Comments

Log in with itch.io to leave a comment.

The art style stands out immediately, walking a fine line between eerie and oddly charming. It shares an off-kilter, transgressive pastoral sensibility with David Lynch, Joseph Mugnaini, Andrew Wyeth, and American Gothic painters, but never feels derivative. The limited palette and stylization sharpens the tone without calling attention to itself. It’s idiosyncratic, rather than idiomatic, but in the best possible ways.

The writing has a kind of dreamlike precision—atmospheric without drifting. The second-person point of view draws the reader into a compact, interior space that feels both personal and disquieting. Psychological tension runs just beneath the surface—psychoanalytic in tone—especially in the flashbacks and vignettes. Both endings land with quiet weight. The pacing, at times, could use more room to breathe; exposition occasionally takes the place of lived action. Even so, it holds together as a focused character study, balancing Southern Gothic textures with psychological insight. It suggests more beneath the surface—and rewards a closer look between the cracks of its symbolic imagery.
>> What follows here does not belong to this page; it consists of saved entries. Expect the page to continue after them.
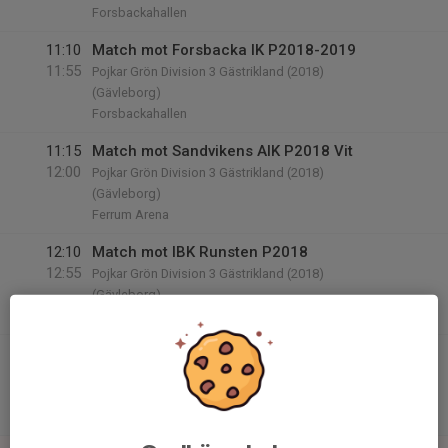
Forsbackahallen
11:10
Match mot Forsbacka IK P2018-2019
11:55
Pojkar Grön Division 3 Gästrikland (2018)
(Gävleborg)
Forsbackahallen
11:15
Match mot Sandvikens AIK P2018 Vit
12:00
Pojkar Grön Division 3 Gästrikland (2018)
(Gävleborg)
Ferrum Arena
12:10
Match mot IBK Runsten P2018
12:55
Pojkar Grön Division 3 Gästrikland (2018)
(Gävleborg)
Forsbackahallen
12:45
Match mot IK Sätra P18-19
13:30
Pojkar Grön Division 3 Gästrikland (2018)
(Gävleborg)
Ferrum Arena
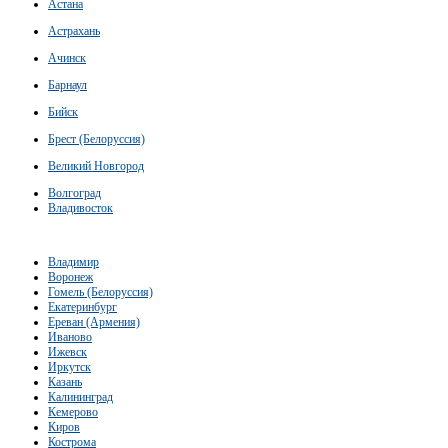
Астана
Астрахань
Ачинск
Барнаул
Бийск
Брест (Белоруссия)
Великий Новгород
Волгоград
Владивосток
Владимир
Воронеж
Гомель (Белоруссия)
Екатеринбург
Ереван (Армения)
Иваново
Ижевск
Иркутск
Казань
Калининград
Кемерово
Киров
Кострома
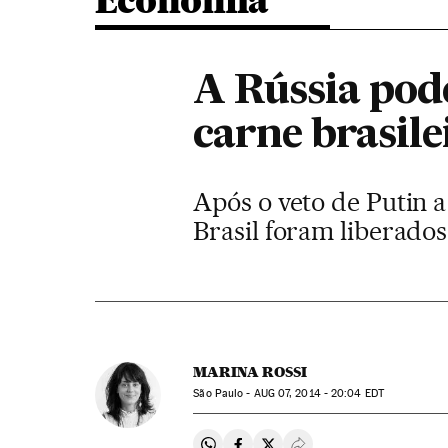
Economia
A Rússia pod
carne brasile
Após o veto de Putin 
Brasil foram liberados 
MARINA ROSSI
São Paulo -
AUG
07, 2014 - 20:04
EDT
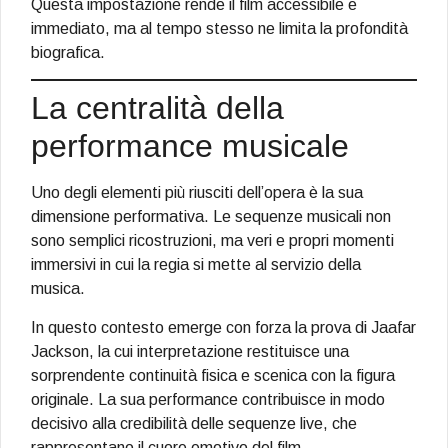
Questa impostazione rende il film accessibile e
immediato, ma al tempo stesso ne limita la profondità
biografica.
La centralità della
performance musicale
Uno degli elementi più riusciti dell’opera è la sua
dimensione performativa. Le sequenze musicali non
sono semplici ricostruzioni, ma veri e propri momenti
immersivi in cui la regia si mette al servizio della
musica.
In questo contesto emerge con forza la prova di Jaafar
Jackson, la cui interpretazione restituisce una
sorprendente continuità fisica e scenica con la figura
originale. La sua performance contribuisce in modo
decisivo alla credibilità delle sequenze live, che
rappresentano il cuore emotivo del film.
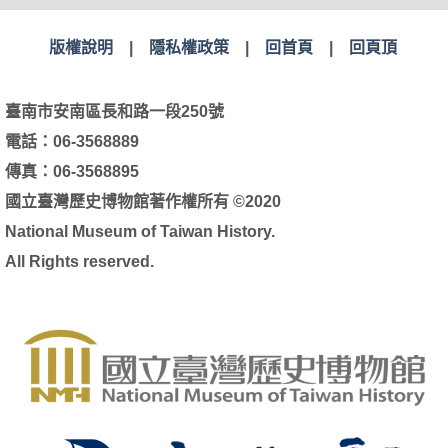
版權說明
|
隱私權政策
|
回首頁
|
回頁頂
臺南市安南區長和路一段250號
電話：06-3568889
傳真：06-3568895
國立臺灣歷史博物館著作權所有 ©2020
National Museum of Taiwan History.
All Rights reserved.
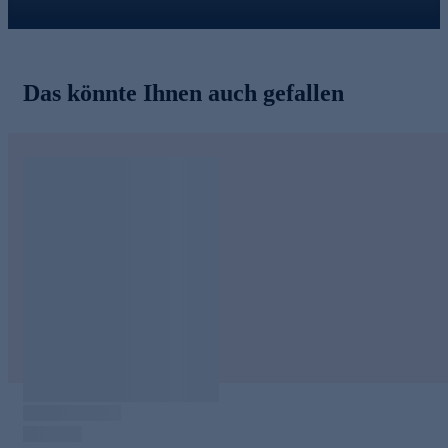
Das könnte Ihnen auch gefallen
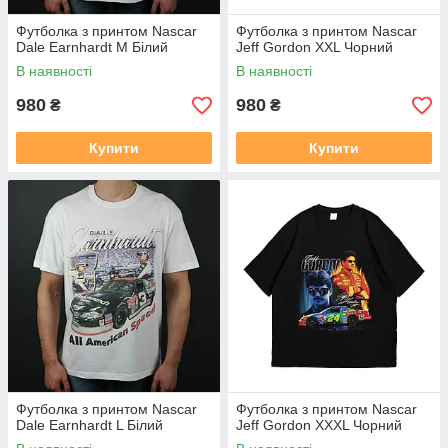
Футболка з принтом Nascar
Футболка з принтом Nascar
Dale Earnhardt M Білий
Jeff Gordon XXL Чорний
В наявності
В наявності
980
980
₴
₴
Купити
Купити
Футболка з принтом Nascar
Футболка з принтом Nascar
Dale Earnhardt L Білий
Jeff Gordon XXXL Чорний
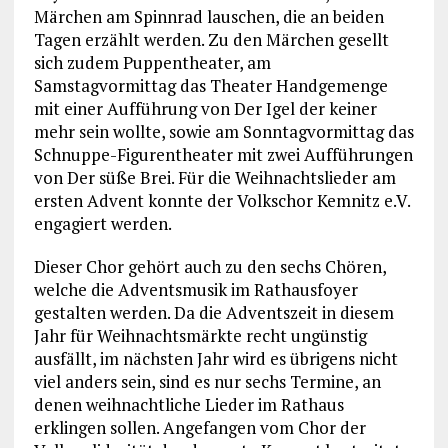
Märchen am Spinnrad lauschen, die an beiden
Tagen erzählt werden. Zu den Märchen gesellt
sich zudem Puppentheater, am
Samstagvormittag das Theater Handgemenge
mit einer Aufführung von Der Igel der keiner
mehr sein wollte, sowie am Sonntagvormittag das
Schnuppe-Figurentheater mit zwei Aufführungen
von Der süße Brei. Für die Weihnachtslieder am
ersten Advent konnte der Volkschor Kemnitz e.V.
engagiert werden.
Dieser Chor gehört auch zu den sechs Chören,
welche die Adventsmusik im Rathausfoyer
gestalten werden. Da die Adventszeit in diesem
Jahr für Weihnachtsmärkte recht ungünstig
ausfällt, im nächsten Jahr wird es übrigens nicht
viel anders sein, sind es nur sechs Termine, an
denen weihnachtliche Lieder im Rathaus
erklingen sollen. Angefangen vom Chor der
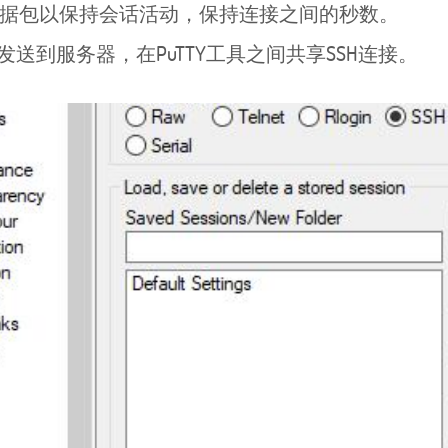
据包以保持会话活动，保持连接之间的秒数。
发送到服务器，在PuTTY工具之间共享SSH连接。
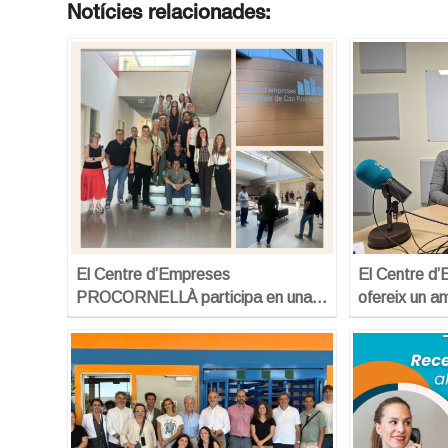
Notícies relacionades:
El Centre d’Empreses
El Centre d’
PROCORNELLÀ participa en una…
ofereix un a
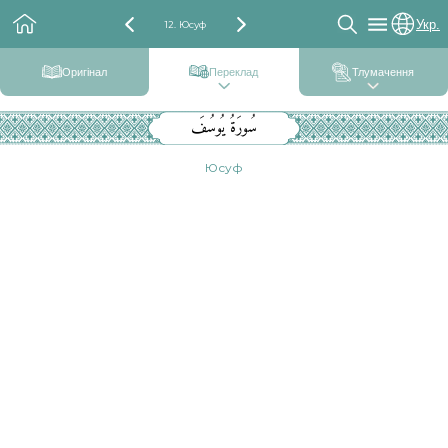
Укр.
12. Юсуф
Оригінал
Переклад
Тлумачення
سُورَةُ يُوسُفَ
Юсуф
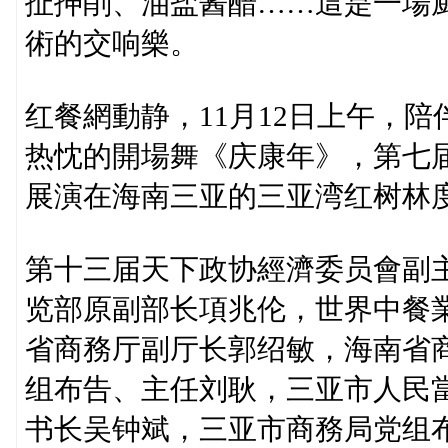
扯抻削、油盐酱醋……這是一場
術的交响樂。
红餐網動静，11月12日上午，
热忱的開場舞《庆康年》，第七
展演在海南三亚的三亚湾红树林
第十三届天下政协經濟委员會副
览部原副部长項兆伦，世界中餐
省商務厅副厅长郭绍敏，海南省
组布告、主任刘耿，三亚市人民
书长吴钟斌，三亚市商務局党组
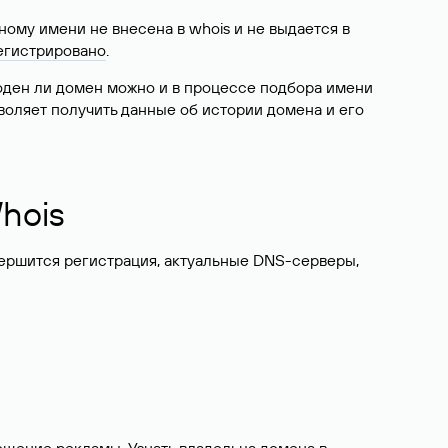
ому имени не внесена в whois и не выдается в
егистрировано
.
боден ли домен можно и в процессе подбора имени
воляет получить данные об истории домена и его
hois
вершится регистрация, актуальные DNS-серверы,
The sound design starts strong, if not slightly too loud, which ironically, contributes to the oppressive atmosphere of the narrative. The cicada calls immediately ground the piece in time and place, evoking something close to Higurashi. The same is true for the drones and other natural sounds that populate the narrative. Nevertheless, the absence of music, though, feels like a missed layer. A few well-placed cues—ambient or tonal—might have added resonance to the atmosphere already present. That said, finding the right creative alignment is often harder than it looks, especially in such a saturated digital space.

One complaint is that the text choices fade-in slowly, but this is a personal preference, rather than a development oversight.

I’m glad I spent time with this. It lingers. I’ll likely return to it again, not just to revisit the details, but to see where things go from here. A strong, thoughtful debut.